Brazil's Lula attributes interest rate level to cenbank chief's "stubbornness"

Brazil's President Lula meets Spain's Prime Minister Sanchez at the Planalto Palace in Brasilia

SAO PAULO (Reuters) -Brazil's President Luiz Inacio Lula da Silva said on Monday that there is no explanation for keeping the country's benchmark interest rate at the current 11.25% level apart from the "stubbornness" of central bank president Roberto Campos Neto.

Since August, Brazil's central bank has cut the country's benchmark Selic rate by 250 basis points, after it held the rate for about a year at its highest level since 2016.

Still, "there is no explanation for the Selic rate to be at 11.25%," Lula said in an interview with local TV channel SBT. "There is no economic explanation, no inflationary explanation. There is nothing, apart from the stubbornness of the central bank's president over holding these interest rates," he added.
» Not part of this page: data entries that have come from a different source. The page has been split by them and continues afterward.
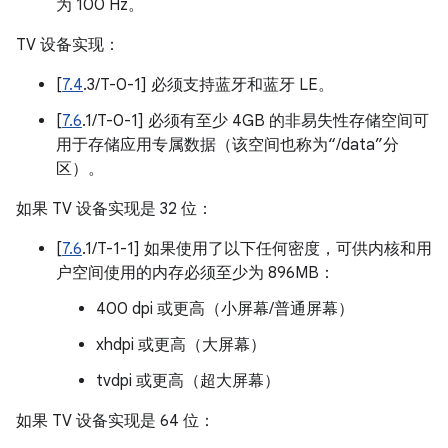
为 100 Hz。
TV 设备实现：
[
7.4
.3/T-0-1] 必须支持蓝牙和蓝牙 LE。
[
7.6
.1/T-0-1] 必须有至少 4GB 的非易失性存储空间可
用于存储应用专属数据（该空间也称为“/data”分
区）。
如果 TV 设备实现是 32 位：
[
7.6
.1/T-1-1] 如果使用了以下任何密度，可供内核和用
户空间使用的内存必须至少为 896MB：
400 dpi 或更高（小屏幕/普通屏幕）
xhdpi 或更高（大屏幕）
tvdpi 或更高（超大屏幕）
如果 TV 设备实现是 64 位：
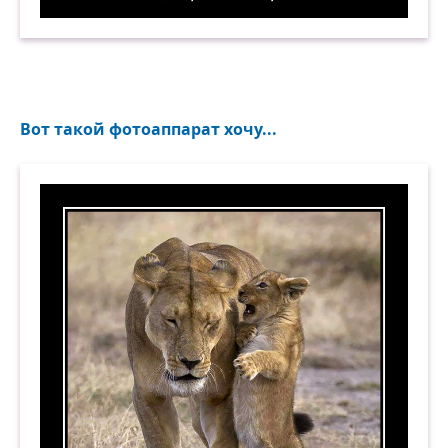
Осторожно! Во дворе злое дерево. Демотиватор
Вот такой фотоаппарат хочу...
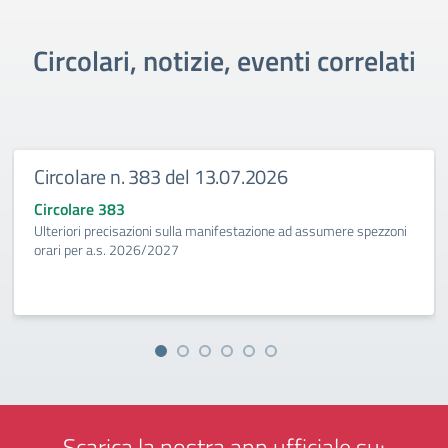
Circolari, notizie, eventi correlati
Circolare n. 383 del 13.07.2026
Circolare 383
Ulteriori precisazioni sulla manifestazione ad assumere spezzoni
orari per a.s. 2026/2027
Scarica la nostra app ufficiale su:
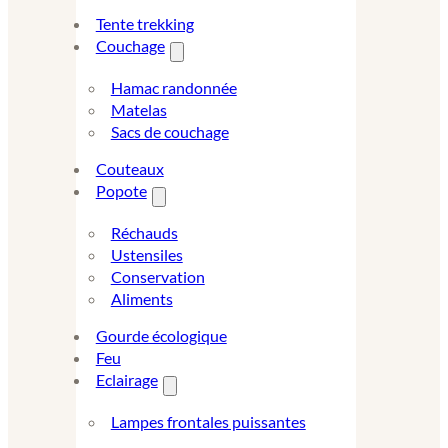
Tente trekking
Couchage
Hamac randonnée
Matelas
Sacs de couchage
Couteaux
Popote
Réchauds
Ustensiles
Conservation
Aliments
Gourde écologique
Feu
Eclairage
Lampes frontales puissantes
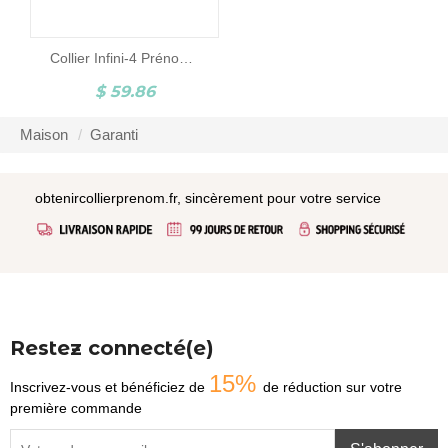
Collier Infini-4 Prénoms-Argent
$ 59.86
Maison
Garanti
obtenircollierprenom.fr, sincèrement pour votre service
Restez connecté(e)
15%
Inscrivez-vous et bénéficiez de
de réduction sur votre
première commande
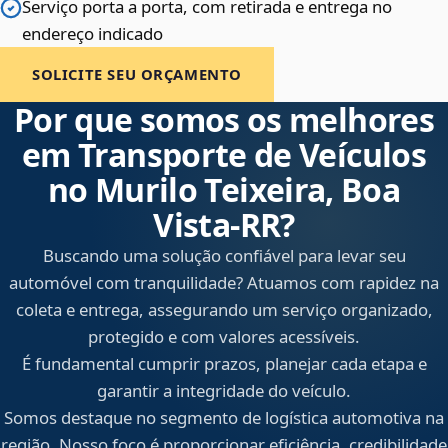
Serviço porta a porta, com retirada e entrega no
endereço indicado
SOLICITE SEU ORÇAMENTO
Por que somos os melhores
em Transporte de Veículos
no Murilo Teixeira, Boa
Vista‑RR?
Buscando uma solução confiável para levar seu
automóvel com tranquilidade? Atuamos com rapidez na
coleta e entrega, assegurando um serviço organizado,
protegido e com valores acessíveis.
É fundamental cumprir prazos, planejar cada etapa e
garantir a integridade do veículo.
Somos destaque no segmento de logística automotiva na
região. Nosso foco é proporcionar eficiência, credibilidade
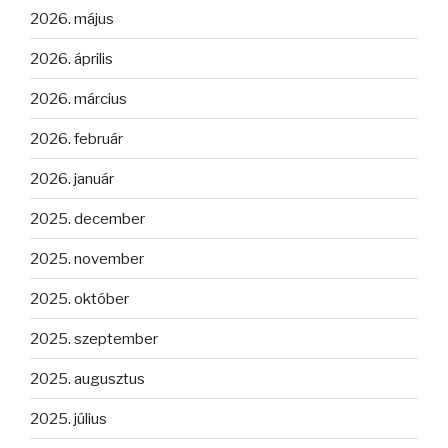
2026. május
2026. április
2026. március
2026. február
2026. január
2025. december
2025. november
2025. október
2025. szeptember
2025. augusztus
2025. július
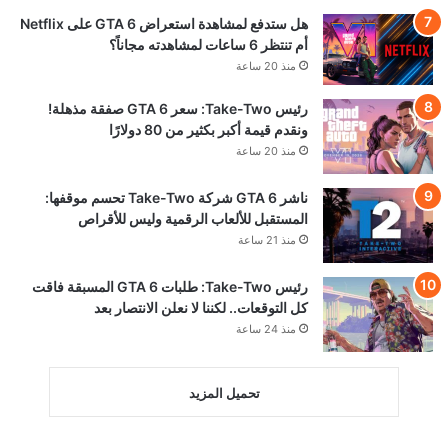
هل ستدفع لمشاهدة استعراض GTA 6 على Netflix
أم تنتظر 6 ساعات لمشاهدته مجاناً؟
منذ 20 ساعة
رئيس Take-Two: سعر GTA 6 صفقة مذهلة!
ونقدم قيمة أكبر بكثير من 80 دولارًا
منذ 20 ساعة
ناشر GTA 6 شركة Take-Two تحسم موقفها:
المستقبل للألعاب الرقمية وليس للأقراص
منذ 21 ساعة
رئيس Take-Two: طلبات GTA 6 المسبقة فاقت
كل التوقعات.. لكننا لا نعلن الانتصار بعد
منذ 24 ساعة
تحميل المزيد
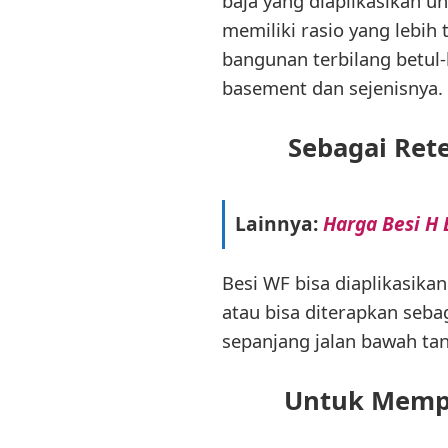
baja yang diaplikasikan u
memiliki rasio yang lebih
bangunan terbilang betul
basement dan sejenisnya.
Sebagai Ret
Lainnya:
Harga Besi H 
Besi WF bisa diaplikasika
atau bisa diterapkan seba
sepanjang jalan bawah ta
Untuk Mempe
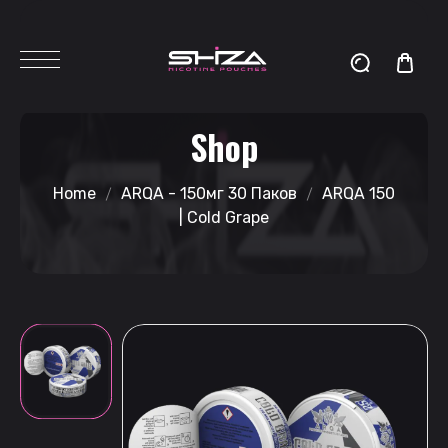
Shop
Home
ARQA - 150мг 30 Паков
ARQA 150
| Cold Grape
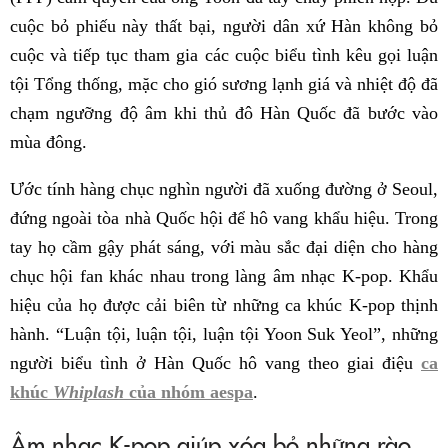
cuộc bỏ phiếu này thất bại, người dân xứ Hàn không bỏ
cuộc và tiếp tục tham gia các cuộc biểu tình kêu gọi luận
tội Tổng thống, mặc cho gió sương lạnh giá và nhiệt độ đã
chạm ngưỡng độ âm khi thủ đô Hàn Quốc đã bước vào
mùa đông.
Ước tính hàng chục nghìn người đã xuống đường ở Seoul,
đứng ngoài tòa nhà Quốc hội để hô vang khẩu hiệu. Trong
tay họ cầm gậy phát sáng, với màu sắc đại diện cho hàng
chục hội fan khác nhau trong làng âm nhạc K-pop. Khẩu
hiệu của họ được cải biên từ những ca khúc K-pop thịnh
hành. “Luận tội, luận tội, luận tội Yoon Suk Yeol”, những
người biểu tình ở Hàn Quốc hô vang theo giai điệu
ca
khúc
Whiplash
của nhóm aespa
.
Âm nhạc K-pop giúp xóa bỏ những rào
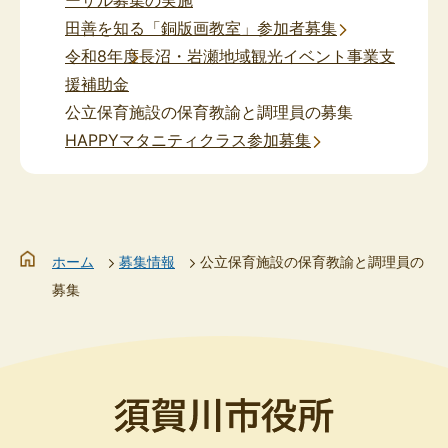
ーザル募集の実施
田善を知る「銅版画教室」参加者募集
令和8年度長沼・岩瀬地域観光イベント事業支
援補助金
公立保育施設の保育教諭と調理員の募集
HAPPYマタニティクラス参加募集
ホーム
募集情報
公立保育施設の保育教諭と調理員の
募集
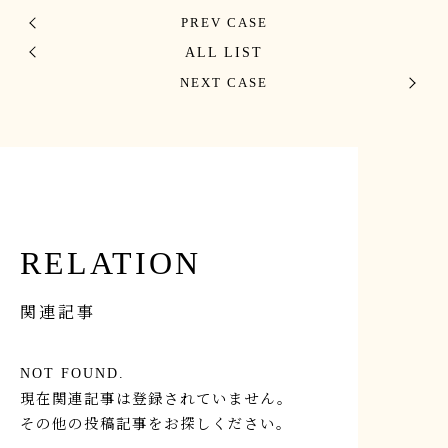
PREV CASE
ALL LIST
NEXT CASE
RELATION
関連記事
NOT FOUND.
現在関連記事は登録されていません。
その他の投稿記事をお探しください。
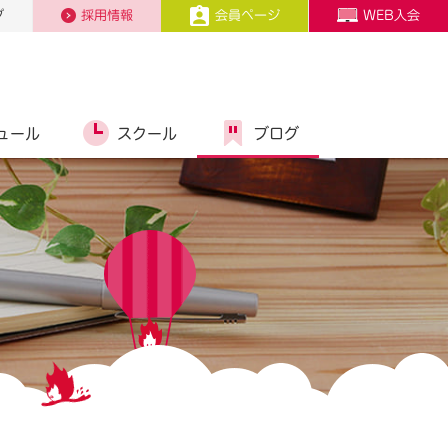
プ
採用情報
会員ページ
WEB入会
ュール
スクール
ブログ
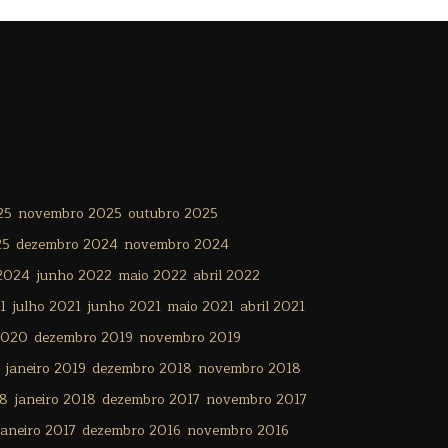
25
novembro 2025
outubro 2025
25
dezembro 2024
novembro 2024
 2024
junho 2022
maio 2022
abril 2022
1
julho 2021
junho 2021
maio 2021
abril 2021
2020
dezembro 2019
novembro 2019
janeiro 2019
dezembro 2018
novembro 2018
18
janeiro 2018
dezembro 2017
novembro 2017
janeiro 2017
dezembro 2016
novembro 2016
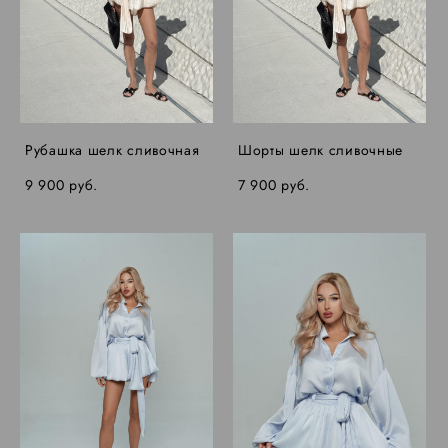
Рубашка шелк сливочная
Шорты шелк сливочные
9 900 pуб.
7 900 pуб.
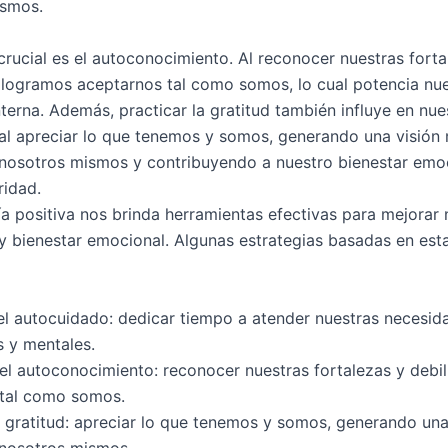
ismos.
crucial es el autoconocimiento. Al reconocer nuestras forta
 logramos aceptarnos tal como somos, lo cual potencia nu
terna. Además, practicar la gratitud también influye en nue
al apreciar lo que tenemos y somos, generando una visión
 nosotros mismos y contribuyendo a nuestro bienestar emo
idad.
ía positiva nos brinda herramientas efectivas para mejorar 
y bienestar emocional. Algunas estrategias basadas en esta
 el autocuidado: dedicar tiempo a atender nuestras necesida
 y mentales.
el autoconocimiento: reconocer nuestras fortalezas y debi
 tal como somos.
la gratitud: apreciar lo que tenemos y somos, generando un
 nosotros mismos.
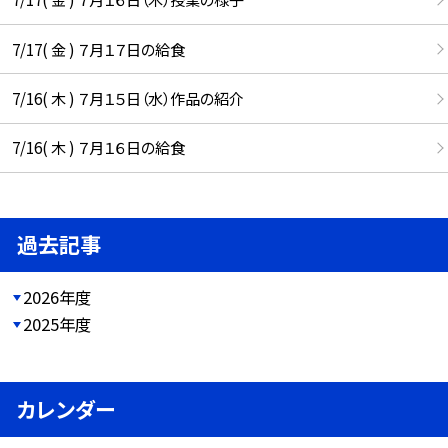
7/17( 金 ) ７月１７日の給食
7/16( 木 ) ７月１５日（水）作品の紹介
7/16( 木 ) ７月１６日の給食
過去記事
2026年度
2025年度
カレンダー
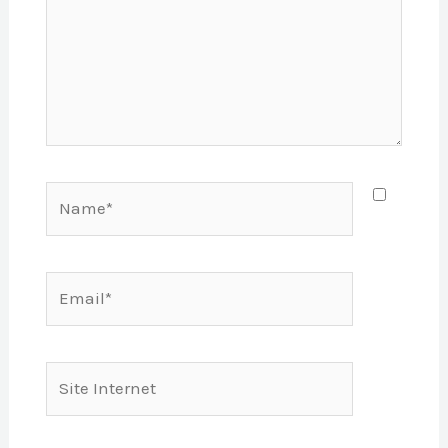
Name*
Email*
Site
Internet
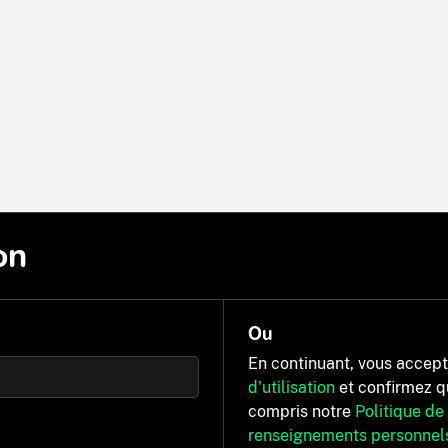
on
Ou
En continuant, vous accep
d'utilisation
et confirmez q
compris notre
Politique de
renseignements personnel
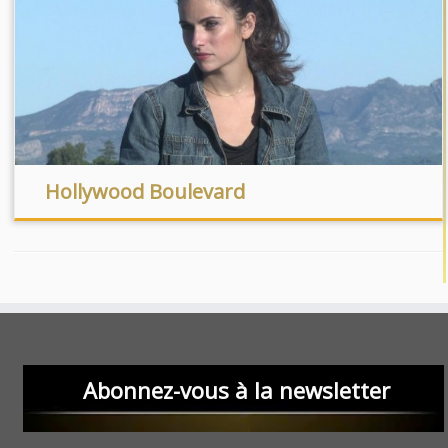
Hollywood Boulevard
Abonnez-vous à la newsletter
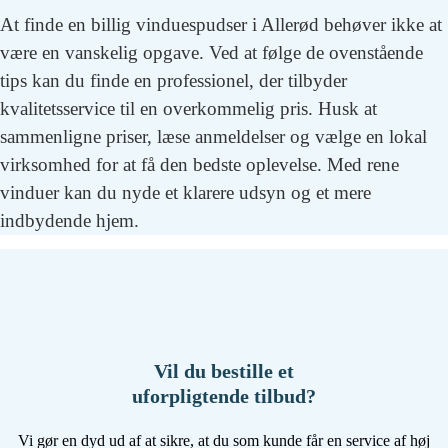
At finde en billig vinduespudser i Allerød behøver ikke at
være en vanskelig opgave. Ved at følge de ovenstående
tips kan du finde en professionel, der tilbyder
kvalitetsservice til en overkommelig pris. Husk at
sammenligne priser, læse anmeldelser og vælge en lokal
virksomhed for at få den bedste oplevelse. Med rene
vinduer kan du nyde et klarere udsyn og et mere
indbydende hjem.
Vil du bestille et
uforpligtende tilbud?
Vi gør en dyd ud af at sikre, at du som kunde får en service af høj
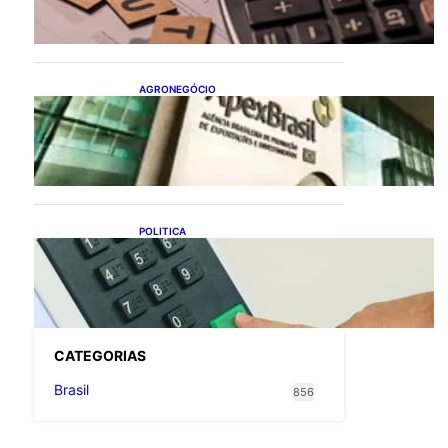
flexibiliza regras da
Reforma Tributária
AGRONEGÓCIO
Outlook Agro Brasil:
planejamento e inovação
pautam debates sobre
futuro do agronegócio
POLITICA
Viracasacas? Em 2022, 259
municípios votaram mais
em Lula no 1º turno e em
Jair no 2º
CATEGOR
IAS
Brasil
856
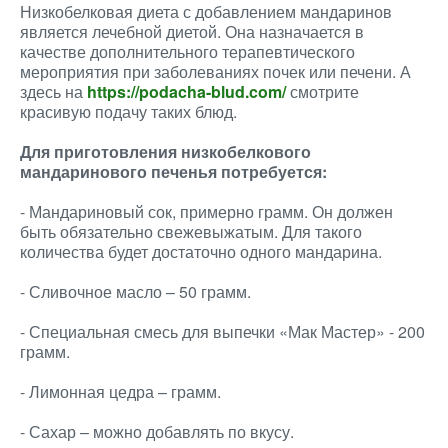
Низкобелковая диета с добавлением мандаринов
является лечебной диетой. Она назначается в
качестве дополнительного терапевтического
мероприятия при заболеваниях почек или печени. А
здесь на
https://podacha-blud.com/
смотрите
красивую подачу таких блюд.
Для приготовления низкобелкового
мандаринового печенья потребуется:
- Мандариновый сок, примерно грамм. Он должен
быть обязательно свежевыжатым. Для такого
количества будет достаточно одного мандарина.
- Сливочное масло – 50 грамм.
- Специальная смесь для выпечки «Мак Мастер» - 200
грамм.
- Лимонная цедра – грамм.
- Сахар – можно добавлять по вкусу.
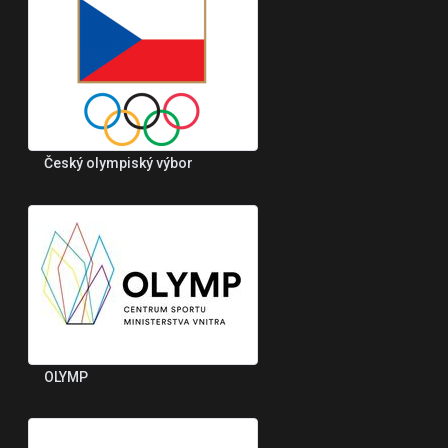
Český olympiský výbor
OLYMP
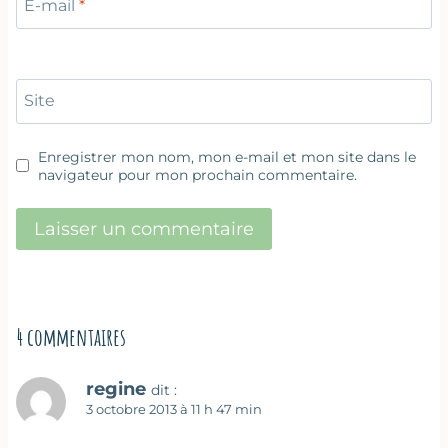
E-mail
*
Site
Enregistrer mon nom, mon e-mail et mon site dans le
navigateur pour mon prochain commentaire.
4 commentaires
regine
dit :
3 octobre 2013 à 11 h 47 min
Lula's relationship with Campos Neto has improved in recent months following a series of attacks on the central bank chief last year, specially concerning the Selic rate's level, which at some point had raised investor concern about his commitment to the bank's independence.

In the interview, Lula said he has "civilized conversations" with Campos Neto, but added the central bank's chief is contributing to a delay of Brazil's economic growth.